Love prompts us to take action in the construction of a more just and nonviolent world, with solidarity as its most important feature. We need reconciliation with those who might have caused us pain and suffering.
to read Miguel d'Escoto Brockman's address to the UN General Assembly on September 18, 2008, click on
http://www.peaceworkmagazine.org/print/1146
"The world - our world - is ailing and its illness is the one that Tolstoy described more than 100 years ago as the "mania of selfishness".
Some say that this is irreversible-that it is too late to do anything about it. I think this attitude is one of dangerous defeatism that will only paralyse us and guarantee that we keep sinking, until we drown, in the morass of maniacal, suicidal selfishness in which we find ourselves.

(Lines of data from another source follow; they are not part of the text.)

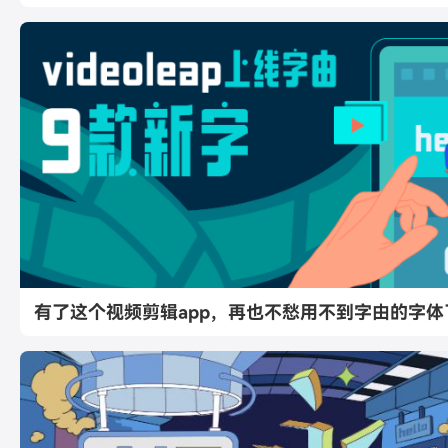
有了这个视频剪辑app，再也不愁用不到字由的字体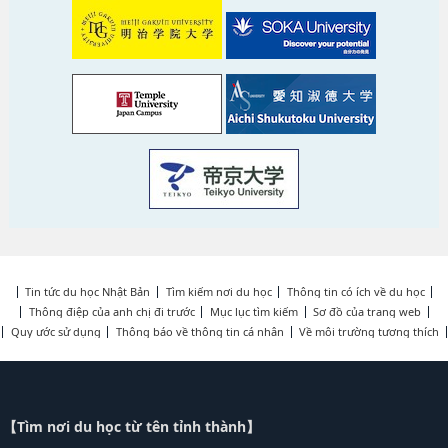
Tin tức du học Nhật Bản
Tìm kiếm nơi du học
Thông tin có ích về du học
Thông điệp của anh chị đi trước
Mục lục tìm kiếm
Sơ đồ của trang web
Quy ước sử dụng
Thông báo về thông tin cá nhân
Về môi trường tương thích
【Tìm nơi du học từ tên tỉnh thành】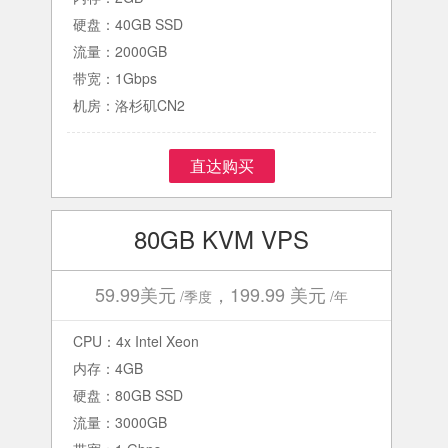
硬盘：40GB SSD
流量：2000GB
带宽：1Gbps
机房：洛杉矶CN2
直达购买
80GB KVM VPS
59.99美元
，199.99 美元
/季度
/年
CPU：4x Intel Xeon
内存：4GB
硬盘：80GB SSD
流量：3000GB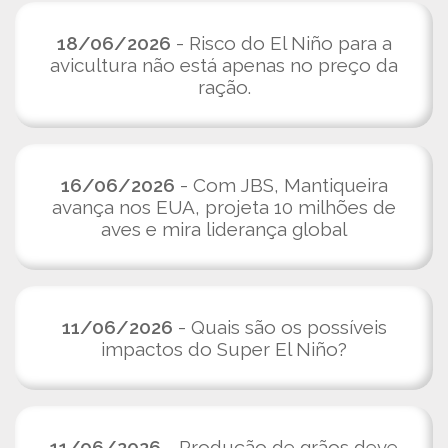
18/06/2026
- Risco do El Niño para a
avicultura não está apenas no preço da
ração.
16/06/2026
- Com JBS, Mantiqueira
avança nos EUA, projeta 10 milhões de
aves e mira liderança global
11/06/2026
- Quais são os possíveis
impactos do Super El Niño?
11/06/2026
- Produção de grãos deve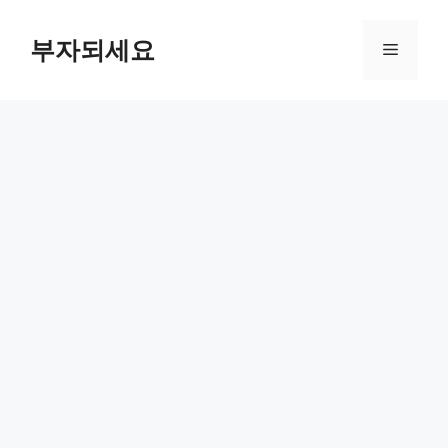
컨
텐
부자되세요
메
츠
로
뉴
건
너
뛰
기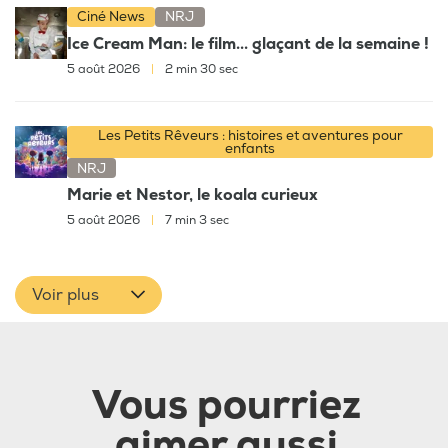
Ciné News
NRJ
Ice Cream Man: le film... glaçant de la semaine !
5 août 2026
|
2 min 30 sec
Les Petits Rêveurs : histoires et aventures pour
enfants
NRJ
Marie et Nestor, le koala curieux
5 août 2026
|
7 min 3 sec
Voir plus
Vous pourriez
aimer aussi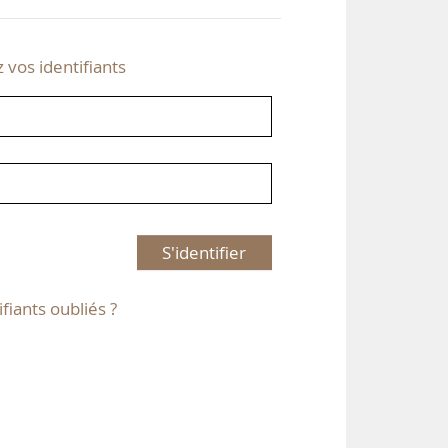
z vos identifiants
S'identifier
ifiants oubliés ?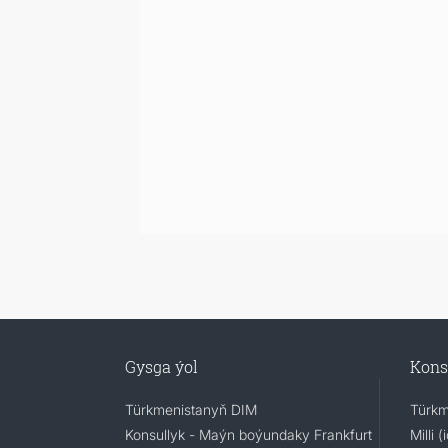
Gysga ýol
Kons
Türkmenistanyň DIM
Türkm
Konsullyk - Maýn boýundaky Frankfurt
Milli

More than half the world's people languish in hunger and poverty while at the same time more and more money is spent on weapons, wars, luxuries and totally superfluous and unnecessary things. We must resist the temptation to bury our heads in the sand in an attempt to deny reality. Let us be brave enough to acknowledge the vast inequities that exist in the world and within most of our countries, even in many of the most developed countries. These inequities are time bombs that will not simply go away if we ignore them.
In addition to the problem of hunger, poverty and high food prices, there are many other problems whose human origin can no longer be doubted. These include climate change, efforts to privatize water and the squandering of water as though it were an inexhaustible resource, the arms build-up, terrorism, human trafficking, the Palestine situation, humanitarian aid, gender inequality and children in especially difficult circumstances such as armed conflict or humanitarian disaster.
These are the most pressing problems that our world faces today. All of them are man-made, and all can be traced in large part to the lack of democracy at the United Nations."